Je suis d’accord avec eux deux : l’ouverture, l’absence de valeur, l’objectivité et l’efficacité apparentes de la science ont progressivement supprimé toute raison de valoriser un mode de vie, un système plutôt qu’un autre. Les attitudes scientifiques modernes – en raison de l’efficacité de la science plutôt que de toute conspiration des scientifiques – détruisent le but de la vie et nous réduisent tous à un nihilisme adolescent vide.
Il existe une réponse à tout cela, mais elle n’est pas facile à comprendre. Ce n’est pas une réponse anti-scientifique, même si elle implique d’humilier la science et de ridiculiser certaines de ses rhétoriques les plus absurdes et incohérentes. Comme Bloom et d’autres l’ont souligné, ce n’est que lorsque la science aura retrouvé la place qui lui revient en tant que partie, mais seulement une petite partie, de la totalité de la culture humaine, qu’elle pourra réellement redevenir science.
La réponse n’est pas facile à comprendre car elle doit être prise en compte. Cela ne peut certainement pas résider dans des développements au sein de la science elle-même. Il est tout aussi inutile d’essayer de trouver Dieu dans la théorie quantique ou dans la théorie du chaos que de le trouver dans le cosmos newtonien. La science évoluera – et où sera alors Dieu ?

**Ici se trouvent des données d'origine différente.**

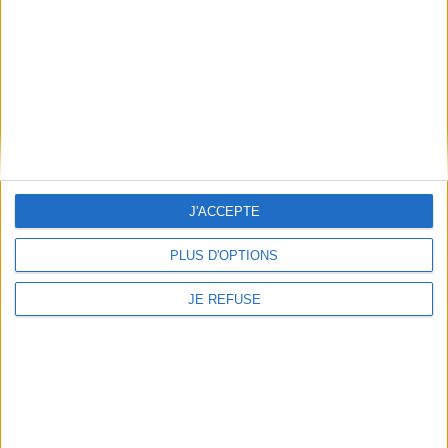
Qui sommes-nous
Mentions Légales
Frais de port & Livraison
Conditions Générales de Vente
À votre service
Offres d'emploi
Offres Partenaires
J'ACCEPTE
À découvrir
FeniXX
PLUS D'OPTIONS
EDRLab
JE REFUSE
RetroNews
BnF : portail des métiers du livre
Cercle de la librairie
Les chèques cadeaux Mollat
Contact
Horaires
Librairie Mollat
La librairie Mollat vous accueille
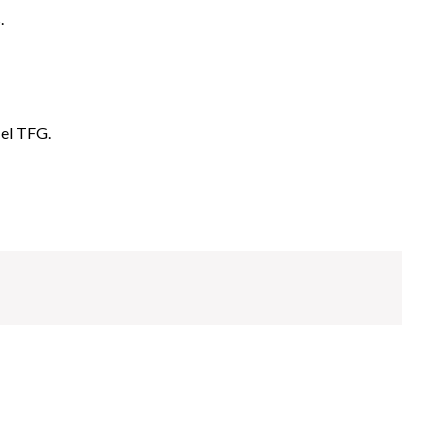
.
 el TFG.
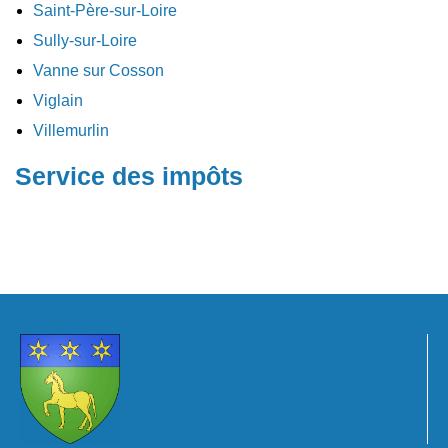
Saint-Père-sur-Loire
Sully-sur-Loire
Vanne sur Cosson
Viglain
Villemurlin
Service des impôts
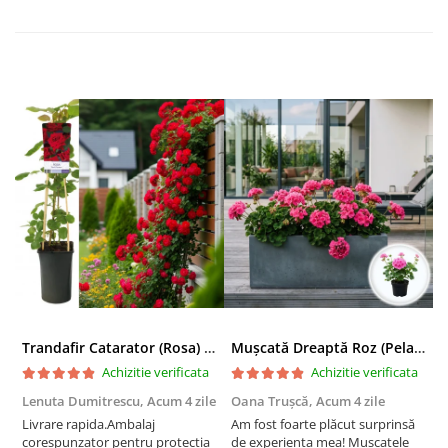
Trandafir Catarator (Rosa) Red Climber - 75cm
Mușcată Dreaptă Roz (Pelargonium Zonale)
Achizitie verificata
Achizitie verificata
Lenuta Dumitrescu,
Acum 4 zile
Oana Trușcă,
Acum 4 zile
E
Livrare rapida.Ambalaj
Am fost foarte plăcut surprinsă
I
corespunzator pentru protectia
de experiența mea! Mușcatele
f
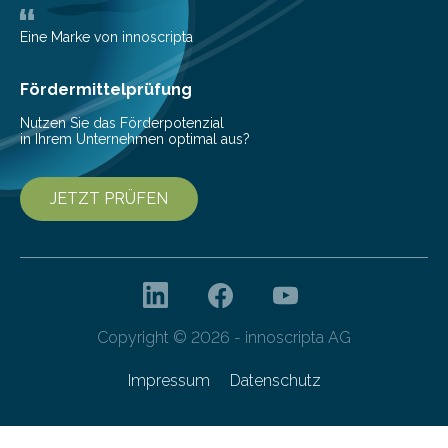
Bioökonomiestrategie mit rund 2,7 Millionen Euro.
Pestizide sind äußerst wichtig, um die globale
Eine Marke von innoscripta
Ernährung zu sichern. Ohne sie besteht die weltweite
Gefahr erheblicher…
Fördermittelprüfung
Nutzen Sie das Förderpotenzial
in Ihrem Unternehmen optimal aus?
JETZT PRÜFEN
Copyright © 2026 - innoscripta AG
Impressum
Datenschutz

La réponse consiste à croire en tout ce que nous sommes, ou peut-être simplement à admettre ce que nous sommes. Rien dans notre expérience vécue n’a jamais correspondu aux lois du mouvement de Newton, et rien dans les équations de Hawking ne ressemblera jamais à ce que notre nature exige de l’esprit de Dieu.
Notre expérience et notre histoire sont plus réelles que les deux. Nous savons que cela est vrai, mais la science a causé de terribles dommages à notre foi. Il est temps de commencer à faire des réparations.